Seri Kiprah KH. Hasyim Asy’ari #28

Oleh: M. Abror Rosyidin*

KH. Hasyim Asy’ari mengalami dua fase belajar di Tanah Haram. Pertama setelah menikah dengan Nyai Khodijah putri Kiai Ya’qub Siwalan Panji sampai sang istri dan sang putra, Abdullah meninggal, lalu kepedihan itu membuat Kiai Hasyim pulang ke tanah air.

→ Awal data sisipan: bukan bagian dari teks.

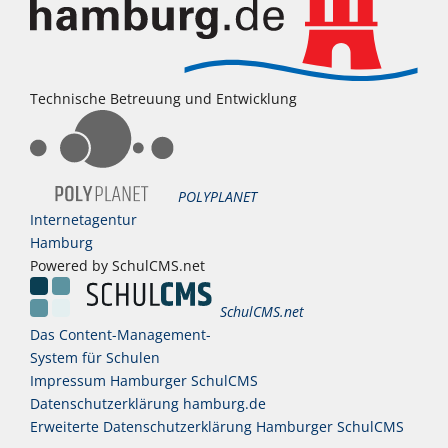
Technische Betreuung und Entwicklung
POLYPLANET
Internetagentur
Hamburg
Powered by SchulCMS.net
SchulCMS.net
Das Content-Management-
System für Schulen
Impressum Hamburger SchulCMS
Datenschutzerklärung hamburg.de
Erweiterte Datenschutzerklärung Hamburger SchulCMS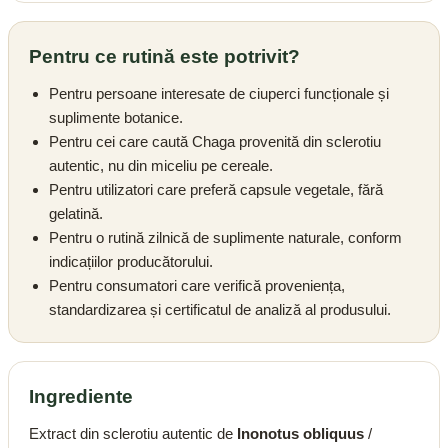
Pentru ce rutină este potrivit?
Pentru persoane interesate de ciuperci funcționale și
suplimente botanice.
Pentru cei care caută Chaga provenită din sclerotiu
autentic, nu din miceliu pe cereale.
Pentru utilizatori care preferă capsule vegetale, fără
gelatină.
Pentru o rutină zilnică de suplimente naturale, conform
indicațiilor producătorului.
Pentru consumatori care verifică proveniența,
standardizarea și certificatul de analiză al produsului.
Ingrediente
Extract din sclerotiu autentic de
Inonotus obliquus
/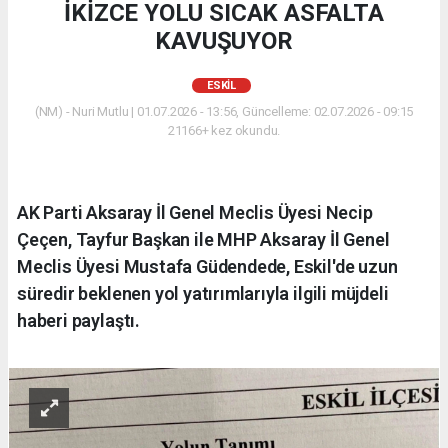
İKİZCE YOLU SICAK ASFALTA
KAVUŞUYOR
ESKİL
(NM) - Nuri Mutlu | 01.07.2026 - 13:56, Güncelleme: 02.07.2026 - 09:15
21166+ kez okundu.
AK Parti Aksaray İl Genel Meclis Üyesi Necip
Çeçen, Tayfur Başkan ile MHP Aksaray İl Genel
Meclis Üyesi Mustafa Güdendede, Eskil'de uzun
süredir beklenen yol yatırımlarıyla ilgili müjdeli
haberi paylaştı.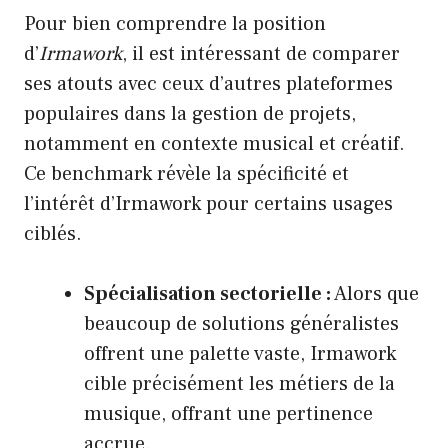
Pour bien comprendre la position
d’
Irmawork
, il est intéressant de comparer
ses atouts avec ceux d’autres plateformes
populaires dans la gestion de projets,
notamment en contexte musical et créatif.
Ce benchmark révèle la spécificité et
l’intérêt d’Irmawork pour certains usages
ciblés.
Spécialisation sectorielle :
Alors que
beaucoup de solutions généralistes
offrent une palette vaste, Irmawork
cible précisément les métiers de la
musique, offrant une pertinence
accrue.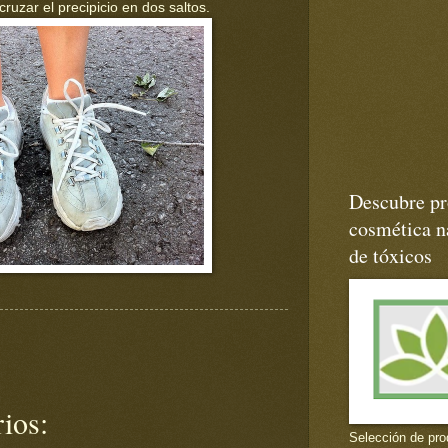
uzar el precipicio en dos saltos.
Descubre pr
cosmética na
de tóxicos
ios:
Selección de pro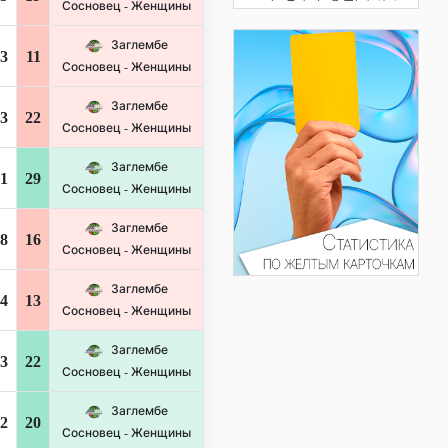
Сосновец - Женщины
Заглембе
3
11
Сосновец - Женщины
Заглембе
3
22
Сосновец - Женщины
Заглембе
1
29
Сосновец - Женщины
Заглембе
8
16
Сосновец - Женщины
Заглембе
4
13
Сосновец - Женщины
Заглембе
3
22
Сосновец - Женщины
Заглембе
2
20
Сосновец - Женщины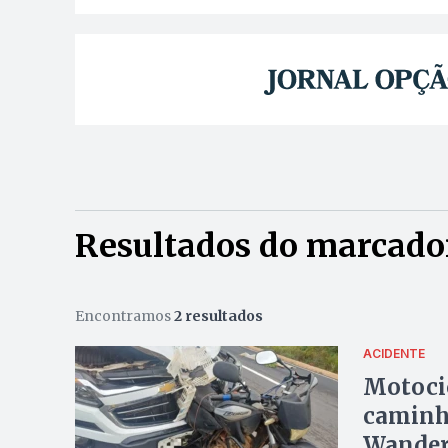
Resultados do marcado
Encontramos
2 resultados
ACIDENTE
Motocic
caminho
Wander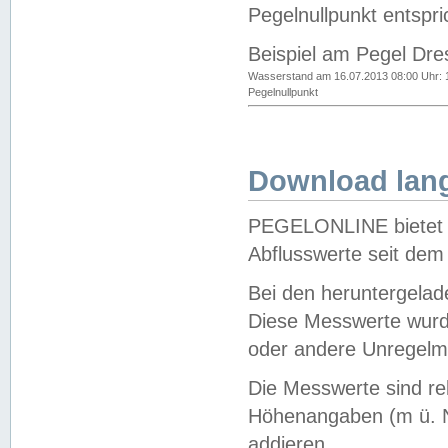
Pegelnullpunkt entspri
Beispiel am Pegel Dre
Wasserstand am 16.07.2013 08:00 Uhr: 
Pegelnullpunkt
Download lang
PEGELONLINE bietet d
Abflusswerte seit dem
Bei den heruntergela
Diese Messwerte wurde
oder andere Unregelmä
Die Messwerte sind re
Höhenangaben (m ü. N
addieren.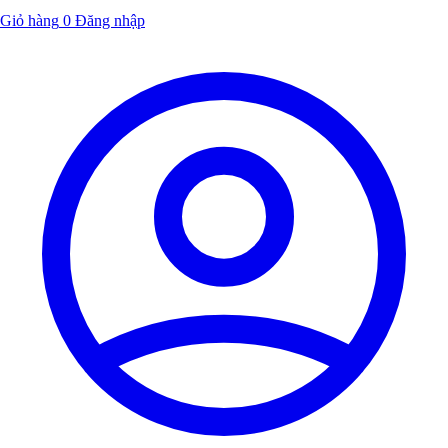
Giỏ hàng
0
Đăng nhập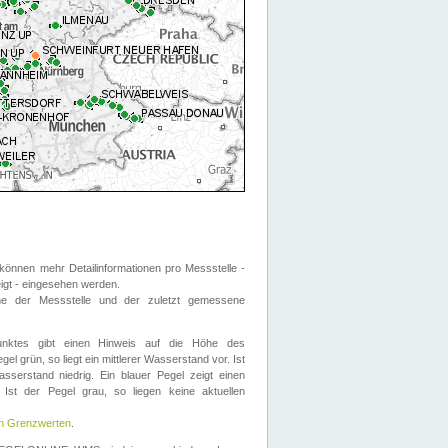
önnen mehr Detailinformationen pro Messstelle -
eigt - eingesehen werden.
 der Messstelle und der zuletzt gemessene
nktes gibt einen Hinweis auf die Höhe des
el grün, so liegt ein mittlerer Wasserstand vor. Ist
sserstand niedrig. Ein blauer Pegel zeigt einen
Ist der Pegel grau, so liegen keine aktuellen
en Grenzwerten
.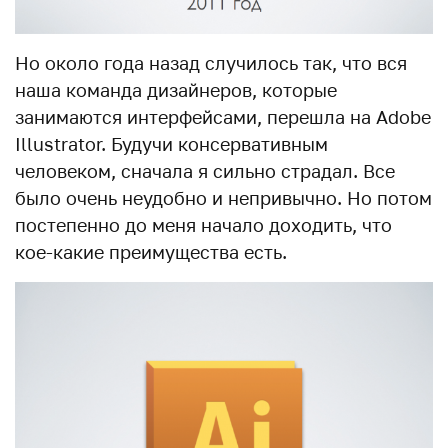
Но около года назад случилось так, что вся
наша команда дизайнеров, которые
занимаются интерфейсами, перешла на Adobe
Illustrator. Будучи консервативным
человеком, сначала я сильно страдал. Все
было очень неудобно и непривычно. Но потом
постепенно до меня начало доходить, что
кое-какие преимущества есть.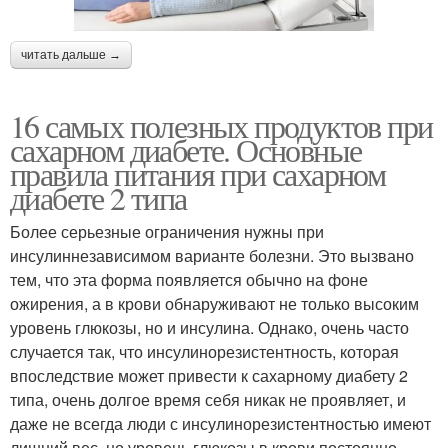
читать дальше →
16 самых полезных продуктов при
сахарном диабете. Основные
правила питания при сахарном
диабете 2 типа
Более серьезные ограничения нужны при
инсулиннезависимом варианте болезни. Это вызвано
тем, что эта форма появляется обычно на фоне
ожирения, а в крови обнаруживают не только высоким
уровень глюкозы, но и инсулина. Однако, очень часто
случается так, что инсулинорезистентность, которая
впоследствие может привести к сахарному диабету 2
типа, очень долгое время себя никак не проявляет, и
даже не всегда люди с инсулинорезистентностью имеют
лишний вес, но уровень глюкозы в крови постоянно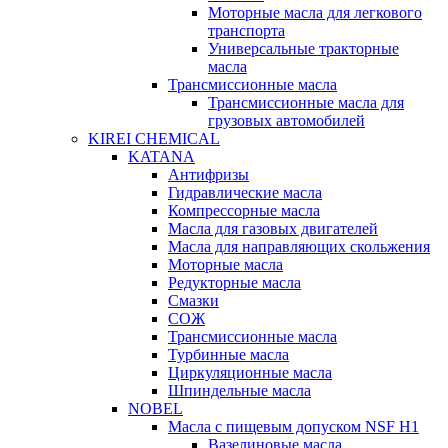
Моторные масла для легкового
транспорта
Универсальные тракторные
масла
Трансмиссионные масла
Трансмиссионные масла для
грузовых автомобилей
KIREI CHEMICAL
KATANA
Антифризы
Гидравлические масла
Компрессорные масла
Масла для газовых двигателей
Масла для направляющих скольжения
Моторные масла
Редукторные масла
Смазки
СОЖ
Трансмиссионные масла
Турбинные масла
Циркуляционные масла
Шпиндельные масла
NOBEL
Масла с пищевым допуском NSF H1
Вазелиновые масла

Keberangkatan kedua terjadi saat beliau merasa rindu terhadap tanah suci. Pada tahun 1309H/1893M, beliau berangkat kembali ke Mekah bersama adik kandungnya, Anis. Namun Allah kembali menguji kesabaran Kiai Hasyim, karena tak lama setelah tiba di Mekah, Anis dipanggil oleh Yang Maha Kuasa.

Peristiwa ini tidak membuat Kiai Hasyim hanyut dalam kesedihan. Kiai Hasyim justru semakin mencurahkan seluruh waktunya untuk belajar dan mendekatkan diri kepada Allah. Di tengah-tengah kesibukan menuntut ilmu. Dan akhirnya beliau dapat bertahan untuk menimba ilmu di sana selama 6-7 tahun di Mekkah. Waktu yang cukup lama untuk dapat kulakan ilmu.

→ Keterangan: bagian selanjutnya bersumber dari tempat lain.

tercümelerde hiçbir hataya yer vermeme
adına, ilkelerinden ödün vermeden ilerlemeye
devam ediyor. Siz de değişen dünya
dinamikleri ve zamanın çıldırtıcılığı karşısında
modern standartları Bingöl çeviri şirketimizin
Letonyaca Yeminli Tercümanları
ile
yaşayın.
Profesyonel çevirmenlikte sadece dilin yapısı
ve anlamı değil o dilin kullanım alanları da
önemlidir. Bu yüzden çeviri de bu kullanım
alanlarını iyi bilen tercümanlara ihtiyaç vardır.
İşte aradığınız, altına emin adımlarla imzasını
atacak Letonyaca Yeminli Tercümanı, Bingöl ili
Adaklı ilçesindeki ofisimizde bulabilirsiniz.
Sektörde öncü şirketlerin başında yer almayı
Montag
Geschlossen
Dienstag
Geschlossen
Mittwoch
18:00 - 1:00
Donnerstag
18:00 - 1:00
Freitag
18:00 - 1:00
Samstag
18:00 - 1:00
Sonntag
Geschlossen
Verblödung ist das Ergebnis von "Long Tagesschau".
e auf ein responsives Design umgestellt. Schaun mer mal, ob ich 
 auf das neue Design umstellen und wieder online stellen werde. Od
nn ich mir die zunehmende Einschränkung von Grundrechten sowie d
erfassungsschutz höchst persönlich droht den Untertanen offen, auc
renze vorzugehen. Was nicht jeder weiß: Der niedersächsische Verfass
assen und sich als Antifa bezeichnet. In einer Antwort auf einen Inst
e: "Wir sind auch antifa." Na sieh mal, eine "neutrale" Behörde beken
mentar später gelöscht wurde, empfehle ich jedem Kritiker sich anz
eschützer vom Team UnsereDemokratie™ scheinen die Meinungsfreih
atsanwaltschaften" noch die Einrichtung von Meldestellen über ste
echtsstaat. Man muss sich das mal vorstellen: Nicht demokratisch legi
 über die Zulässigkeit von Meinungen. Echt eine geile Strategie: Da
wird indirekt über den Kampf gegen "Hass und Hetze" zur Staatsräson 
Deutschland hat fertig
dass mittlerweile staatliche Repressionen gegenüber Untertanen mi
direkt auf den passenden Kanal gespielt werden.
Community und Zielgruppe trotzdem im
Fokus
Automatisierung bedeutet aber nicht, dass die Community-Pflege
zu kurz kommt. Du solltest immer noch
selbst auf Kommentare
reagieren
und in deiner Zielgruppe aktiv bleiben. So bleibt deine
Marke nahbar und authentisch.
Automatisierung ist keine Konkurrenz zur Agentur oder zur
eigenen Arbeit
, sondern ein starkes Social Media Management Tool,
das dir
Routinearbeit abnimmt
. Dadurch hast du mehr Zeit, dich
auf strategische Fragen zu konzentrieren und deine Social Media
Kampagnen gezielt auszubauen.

Majalah TebuirengIklan Tebuireng Online

Tempat favorit beliau untuk murajaah ilmu dan bertahanus adalah Gua Hira’. Setiap berangkat menuju Gua Hira’, Kiai Hasyim selalu membawa Al-Quran dan kitab-kitab yang ingin dipelajarinya. Beliau juga membawa perbekalan untuk dimakan selama enam hari di sana. Jika hari Jum’at tiba, beliau bergegas turun menuju Kota Mekkah guna menunaikan salat Jum’at di sana.

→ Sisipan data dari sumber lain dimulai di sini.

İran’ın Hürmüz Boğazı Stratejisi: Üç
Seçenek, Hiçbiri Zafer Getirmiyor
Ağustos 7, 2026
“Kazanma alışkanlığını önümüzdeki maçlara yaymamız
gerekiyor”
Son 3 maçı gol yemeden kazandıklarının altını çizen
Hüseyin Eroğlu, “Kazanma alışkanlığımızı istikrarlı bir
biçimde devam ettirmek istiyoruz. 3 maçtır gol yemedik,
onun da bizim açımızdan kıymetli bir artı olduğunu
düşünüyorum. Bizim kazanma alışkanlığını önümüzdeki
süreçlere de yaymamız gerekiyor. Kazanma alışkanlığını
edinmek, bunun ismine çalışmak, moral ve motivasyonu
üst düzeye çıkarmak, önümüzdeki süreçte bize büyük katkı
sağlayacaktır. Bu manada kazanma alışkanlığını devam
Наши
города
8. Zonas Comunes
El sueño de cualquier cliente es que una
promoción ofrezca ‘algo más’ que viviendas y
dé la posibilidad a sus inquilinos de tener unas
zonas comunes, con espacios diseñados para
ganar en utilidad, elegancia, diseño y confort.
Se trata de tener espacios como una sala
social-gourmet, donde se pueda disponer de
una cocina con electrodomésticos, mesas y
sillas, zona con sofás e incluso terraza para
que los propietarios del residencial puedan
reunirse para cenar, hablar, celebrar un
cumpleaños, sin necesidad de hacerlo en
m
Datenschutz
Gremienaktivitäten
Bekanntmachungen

Kiai Hasyim juga rajin menemui ulama-ulama besar untuk belajar dan mengambil berkah dari mereka. Guru-guru Kiai Hasyim selama di Mekkah, antara lain: Syeikh Syuaib ibn Abdurrahman, Syekh Mahfudzh at-Turmusi, Syekh Khatib al-Minagkabawi, Syekh Ahmad Amin al-Athar, Syekh Ibrahim Arab, Syekh Said al-Yamani, Syekh Rahmatullah, dan Syekh Bafaddhal.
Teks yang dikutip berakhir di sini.